I kinda get how it works now. They force a speculative execution to do something with a protected memory address, and then measure the latency to guess the content. They did not found a way to continue execution after a page fault as rumors were.
The fact that speculative execution branch can access protected memory, but not to commit its own computation results to memory in ia32 was known since pentium 3 times.
It was dismissed as "theoretical only" vulnurability without possible practical application. Intel kept saying that for 20 years, but here it is, voila.
The ice broke in 2016 when Dmitry Ponomarev wrote about first practical exploit scenario for this well known ia32 branch prediction artifact. Since then, I believe, quite a few people were trying all and every possible instruction combination for use in timing attack until somebody finally got one that works that was shown behind closed doors.
Edit: google finally added reference to Ponomarev's paper. Here is his page with some other research on the topic http://www.cs.binghamton.edu/~dima/
https://googleprojectzero.blogspot.com/2018/01/reading-privi...
It is perhaps beneficial to be using an easily portable OS that can be run on older computers, and a variety of architectures.
Sometimes older computers are resilient against some of todays attacks to the extent those attacks make assumptions about the hardware and software in use. (Same is true for software.)
When optimization reaches a point where it exposes one to attacks like the ones being discussed here, then maybe the question arises whether the optimization is actually a "design defect".
What is the solution?
IMO, having choice is at least part of any solution.
If every user is effectively "forced" to use the same hardware and the same software, perhaps from a single source or small number of sources, then that is beneficial for those sources but, IMO, counter to a real solution for users. Lack of viable alternatives is not beneficial to users.
"x86 virtualization is about basically placing another nearly full kernel, full of new bugs, on top of a nasty x86 architecture which barely has correct page protection. Then running your operating system on the other side of this brand new pile of shit."
Doesn't Google say that they are protected...?
However, if the OS inside the VM is unpatched, then code inside the VM can attack other code inside the VM. If for example you install some malware on your VM, it could use this attack.
(I am not a security expert, this is just my understanding and not a official Google statement)
"Compute Engine customers should work with their operating system provider(s) to download and install the necessary patches."
For home computer, standard office use, there is no impact at this point, right?
> So far, there are three known variants of the issue:
> Variant 1: bounds check bypass (CVE-2017-5753) > Variant 2: branch target injection (CVE-2017-5715) > Variant 3: rogue data cache load (CVE-2017-5754)
> During the course of our research, we developed the following proofs of concept (PoCs):
> A PoC that demonstrates the basic principles behind variant 1 in userspace on the tested Intel Haswell Xeon CPU, the AMD FX CPU, the AMD PRO CPU and an ARM Cortex A57 [2]. This PoC only tests for the ability to read data inside mis-speculated execution within the same process, without crossing any privilege boundaries.

☆ ☆ ☆

:: Required actions ::
1. List every CVE identifier given in the forum thread, along with the variant name paired with each.
2. Reproduce the passage of the forum thread starting with "However, if the" and going on through "use this attack.".
Rely on the forum thread alone when answering.

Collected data
☆ ☆ ☆

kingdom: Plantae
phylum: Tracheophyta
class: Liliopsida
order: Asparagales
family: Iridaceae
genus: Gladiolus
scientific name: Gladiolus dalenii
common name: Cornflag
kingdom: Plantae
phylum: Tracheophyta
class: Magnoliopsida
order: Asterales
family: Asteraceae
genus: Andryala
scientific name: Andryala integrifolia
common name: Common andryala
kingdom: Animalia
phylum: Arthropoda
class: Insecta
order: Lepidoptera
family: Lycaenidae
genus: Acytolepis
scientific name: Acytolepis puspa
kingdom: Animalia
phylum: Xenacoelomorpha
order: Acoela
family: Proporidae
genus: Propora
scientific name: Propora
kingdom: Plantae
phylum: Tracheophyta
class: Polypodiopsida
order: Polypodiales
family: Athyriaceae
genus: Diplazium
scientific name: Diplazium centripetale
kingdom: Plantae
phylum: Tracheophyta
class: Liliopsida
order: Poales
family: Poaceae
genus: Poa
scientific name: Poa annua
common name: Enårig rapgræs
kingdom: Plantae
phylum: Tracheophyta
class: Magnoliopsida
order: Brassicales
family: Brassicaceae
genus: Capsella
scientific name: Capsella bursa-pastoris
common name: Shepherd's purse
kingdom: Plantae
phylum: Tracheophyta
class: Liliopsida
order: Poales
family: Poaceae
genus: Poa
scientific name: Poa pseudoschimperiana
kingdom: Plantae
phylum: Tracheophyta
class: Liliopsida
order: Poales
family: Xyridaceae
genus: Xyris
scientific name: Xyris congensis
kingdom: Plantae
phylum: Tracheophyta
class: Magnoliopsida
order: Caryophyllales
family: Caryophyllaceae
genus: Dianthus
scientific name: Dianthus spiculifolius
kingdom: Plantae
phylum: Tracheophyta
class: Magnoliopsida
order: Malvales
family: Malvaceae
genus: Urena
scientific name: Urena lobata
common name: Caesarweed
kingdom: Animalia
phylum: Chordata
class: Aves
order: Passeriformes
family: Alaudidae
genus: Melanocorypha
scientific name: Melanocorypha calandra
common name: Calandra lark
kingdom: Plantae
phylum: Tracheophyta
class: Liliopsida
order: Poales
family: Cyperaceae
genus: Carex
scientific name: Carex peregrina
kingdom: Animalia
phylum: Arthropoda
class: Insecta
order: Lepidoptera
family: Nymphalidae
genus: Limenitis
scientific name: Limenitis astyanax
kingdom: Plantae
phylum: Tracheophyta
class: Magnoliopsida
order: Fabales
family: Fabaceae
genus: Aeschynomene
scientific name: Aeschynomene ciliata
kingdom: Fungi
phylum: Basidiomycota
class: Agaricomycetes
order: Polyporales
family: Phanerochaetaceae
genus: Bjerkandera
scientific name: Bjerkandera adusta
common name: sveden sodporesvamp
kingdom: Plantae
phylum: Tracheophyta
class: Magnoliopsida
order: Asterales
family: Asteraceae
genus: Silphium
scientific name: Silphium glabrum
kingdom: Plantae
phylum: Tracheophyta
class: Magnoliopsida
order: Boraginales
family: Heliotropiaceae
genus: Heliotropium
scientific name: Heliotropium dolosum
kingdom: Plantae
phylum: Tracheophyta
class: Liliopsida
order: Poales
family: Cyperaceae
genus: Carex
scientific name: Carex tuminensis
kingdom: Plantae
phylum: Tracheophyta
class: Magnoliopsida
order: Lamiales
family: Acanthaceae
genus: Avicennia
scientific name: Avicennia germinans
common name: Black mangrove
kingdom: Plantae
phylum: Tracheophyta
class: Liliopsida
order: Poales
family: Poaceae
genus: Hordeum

☆ ☆ ☆

:: Solutions for each task ::
1.
- CVE-2017-5753: bounds check bypass (Variant 1)
- CVE-2017-5715: branch target injection (Variant 2)
- CVE-2017-5754: rogue data cache load (Variant 3)

2.
However, if the OS inside the VM is unpatched, then code inside the VM can attack other code inside the VM. If for example you install some malware on your VM, it could use this attack.